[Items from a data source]
Start of Block

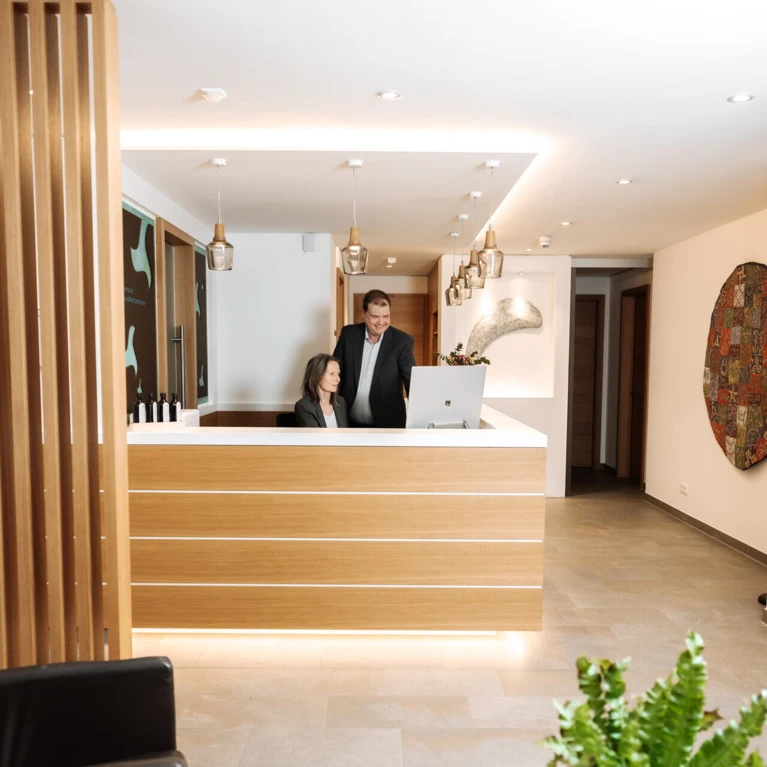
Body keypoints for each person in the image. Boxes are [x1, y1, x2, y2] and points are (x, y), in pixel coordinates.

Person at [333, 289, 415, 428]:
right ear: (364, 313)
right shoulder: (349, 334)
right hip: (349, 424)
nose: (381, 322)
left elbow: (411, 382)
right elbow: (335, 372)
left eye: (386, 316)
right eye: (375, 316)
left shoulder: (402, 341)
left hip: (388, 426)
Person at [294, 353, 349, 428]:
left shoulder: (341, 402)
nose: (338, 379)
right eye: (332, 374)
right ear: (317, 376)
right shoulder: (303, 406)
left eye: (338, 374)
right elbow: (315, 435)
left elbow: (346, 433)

End of Block
Start of Block

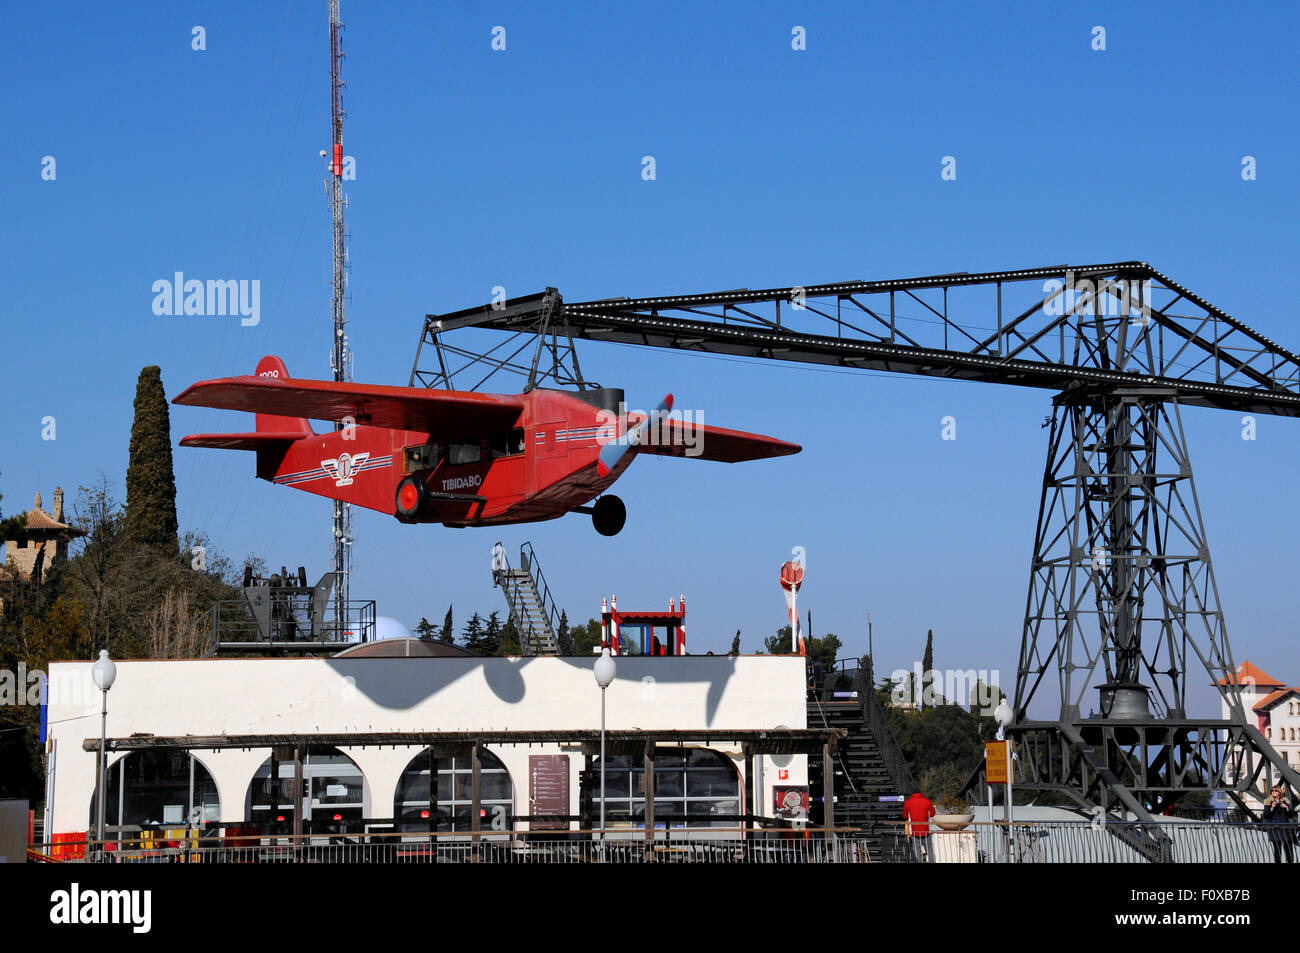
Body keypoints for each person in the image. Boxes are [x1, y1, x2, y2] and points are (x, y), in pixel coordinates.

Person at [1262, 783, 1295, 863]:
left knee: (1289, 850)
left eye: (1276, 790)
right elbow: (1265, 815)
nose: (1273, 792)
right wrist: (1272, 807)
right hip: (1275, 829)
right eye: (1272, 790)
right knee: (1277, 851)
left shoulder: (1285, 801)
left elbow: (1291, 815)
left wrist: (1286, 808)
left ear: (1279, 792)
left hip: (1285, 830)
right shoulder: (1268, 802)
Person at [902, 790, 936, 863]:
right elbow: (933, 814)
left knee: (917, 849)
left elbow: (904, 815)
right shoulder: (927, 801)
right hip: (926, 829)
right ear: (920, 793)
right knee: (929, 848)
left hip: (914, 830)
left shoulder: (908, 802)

End of Block

TASK DETAILS — Output, from the data above, the lines from the line with "right elbow: (335, 372)" to the line with "left elbow: (346, 433)" exactly as they stand, both ends included and nothing else.

ANSWER TO THIS EXERCISE —
right elbow: (335, 372)
left eye: (386, 316)
right eye: (375, 316)
left shoulder: (402, 341)
left hip: (388, 426)
Person at [294, 353, 349, 428]:
left shoulder: (341, 402)
nose: (338, 379)
right eye: (332, 374)
right ear: (317, 376)
right shoulder: (303, 406)
left eye: (338, 374)
right elbow: (315, 435)
left elbow: (346, 433)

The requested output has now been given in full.